● Exercise requirements
The answer consists of the lines from the line holding "UNTERFÖHRING/MAILAND/AMSTERDAM. Der" through the last line of the entries, retyped exactly, and nothing else. No pictures belong in it.

Extracted page text data
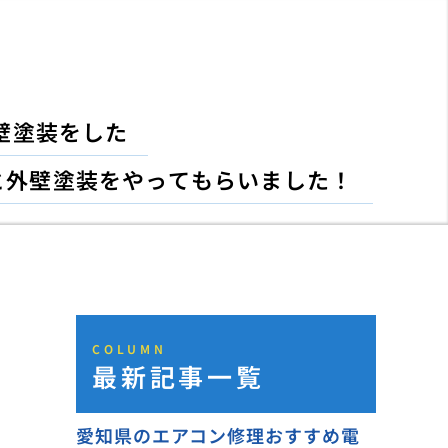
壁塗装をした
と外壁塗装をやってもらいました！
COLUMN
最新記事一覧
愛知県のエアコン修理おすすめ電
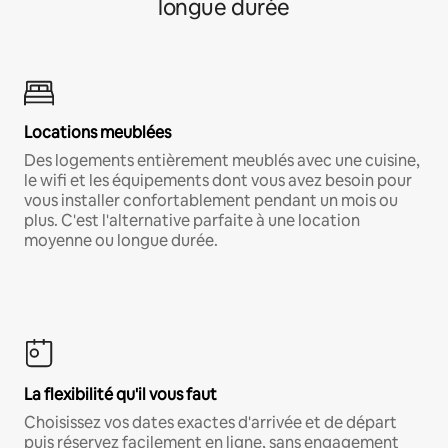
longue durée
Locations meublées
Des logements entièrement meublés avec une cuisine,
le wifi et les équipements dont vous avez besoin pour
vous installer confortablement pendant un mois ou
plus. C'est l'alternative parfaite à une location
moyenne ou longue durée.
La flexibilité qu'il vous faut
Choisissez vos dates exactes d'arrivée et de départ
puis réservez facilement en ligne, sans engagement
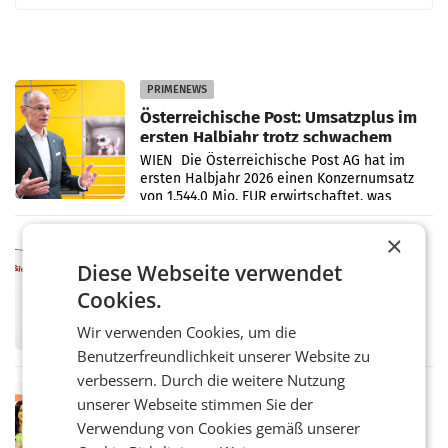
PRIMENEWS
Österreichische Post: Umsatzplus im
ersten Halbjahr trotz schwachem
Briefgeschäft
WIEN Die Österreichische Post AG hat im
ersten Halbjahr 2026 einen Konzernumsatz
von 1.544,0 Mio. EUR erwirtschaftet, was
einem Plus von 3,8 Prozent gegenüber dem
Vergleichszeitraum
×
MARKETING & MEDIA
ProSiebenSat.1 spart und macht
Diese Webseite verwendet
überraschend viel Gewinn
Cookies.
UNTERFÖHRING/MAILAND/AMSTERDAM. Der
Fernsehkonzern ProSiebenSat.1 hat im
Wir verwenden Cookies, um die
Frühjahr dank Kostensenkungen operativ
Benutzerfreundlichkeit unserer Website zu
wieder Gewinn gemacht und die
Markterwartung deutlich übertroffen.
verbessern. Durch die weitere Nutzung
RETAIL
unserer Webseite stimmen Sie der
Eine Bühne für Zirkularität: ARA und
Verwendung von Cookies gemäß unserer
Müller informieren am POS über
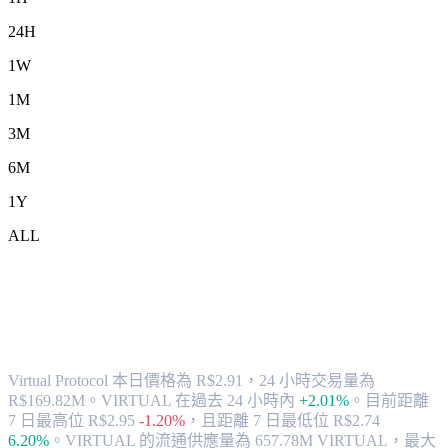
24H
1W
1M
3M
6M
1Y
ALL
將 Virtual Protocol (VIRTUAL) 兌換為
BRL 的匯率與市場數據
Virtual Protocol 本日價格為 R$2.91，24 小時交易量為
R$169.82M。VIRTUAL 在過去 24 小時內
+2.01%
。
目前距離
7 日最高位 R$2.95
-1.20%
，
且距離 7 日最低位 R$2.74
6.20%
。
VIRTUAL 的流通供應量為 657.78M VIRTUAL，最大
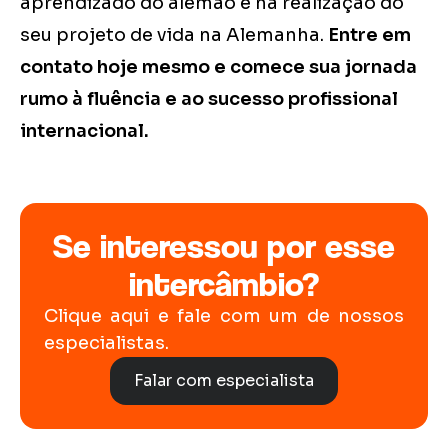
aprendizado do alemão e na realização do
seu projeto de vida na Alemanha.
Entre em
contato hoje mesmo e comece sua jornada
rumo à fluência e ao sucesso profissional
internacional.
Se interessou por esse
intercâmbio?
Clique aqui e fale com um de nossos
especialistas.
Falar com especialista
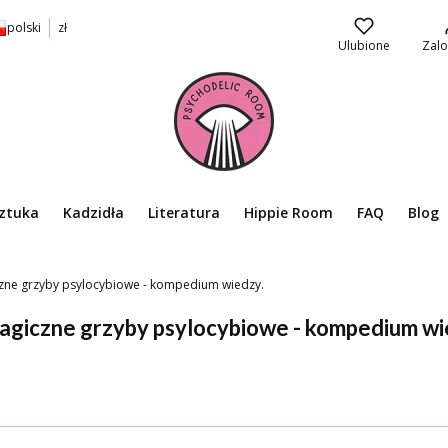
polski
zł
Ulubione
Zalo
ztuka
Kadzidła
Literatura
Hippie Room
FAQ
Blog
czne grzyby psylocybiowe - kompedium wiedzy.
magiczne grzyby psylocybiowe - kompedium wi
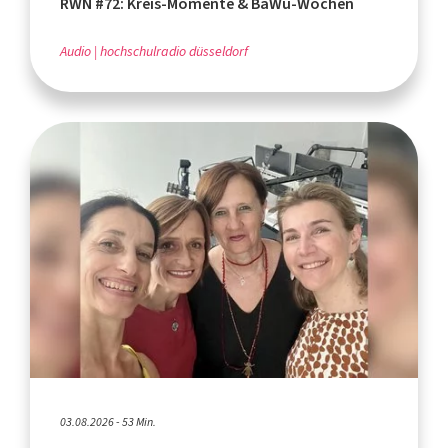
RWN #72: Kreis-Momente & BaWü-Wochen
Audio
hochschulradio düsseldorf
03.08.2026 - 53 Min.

● Task solution
UNTERFÖHRING/MAILAND/AMSTERDAM. Der
Fernsehkonzern ProSiebenSat.1 hat im
Wir verwenden Cookies, um die
Frühjahr dank Kostensenkungen operativ
Benutzerfreundlichkeit unserer Website zu
wieder Gewinn gemacht und die
Markterwartung deutlich übertroffen.
verbessern. Durch die weitere Nutzung
RETAIL
unserer Webseite stimmen Sie der
Eine Bühne für Zirkularität: ARA und
Verwendung von Cookies gemäß unserer
Müller informieren am POS über
24H
1W
1M
3M
6M
1Y
ALL
將 Virtual Protocol (VIRTUAL) 兌換為
BRL 的匯率與市場數據
Virtual Protocol 本日價格為 R$2.91，24 小時交易量為
R$169.82M。VIRTUAL 在過去 24 小時內
+2.01%
。
目前距離
7 日最高位 R$2.95
-1.20%
，
且距離 7 日最低位 R$2.74
6.20%
。
VIRTUAL 的流通供應量為 657.78M VIRTUAL，最大
aprendizado do alemão e na realização do
seu projeto de vida na Alemanha.
Entre em
contato hoje mesmo e comece sua jornada
rumo à fluência e ao sucesso profissional
internacional.
Se interessou por esse
intercâmbio?
Clique aqui e fale com um de nossos
especialistas.
Falar com especialista
polski
zł
Ulubione
Zalo
ztuka
Kadzidła
Literatura
Hippie Room
FAQ
Blog
czne grzyby psylocybiowe - kompedium wiedzy.
magiczne grzyby psylocybiowe - kompedium wi
RWN #72: Kreis-Momente & BaWü-Wochen
Audio
hochschulradio düsseldorf
03.08.2026 - 53 Min.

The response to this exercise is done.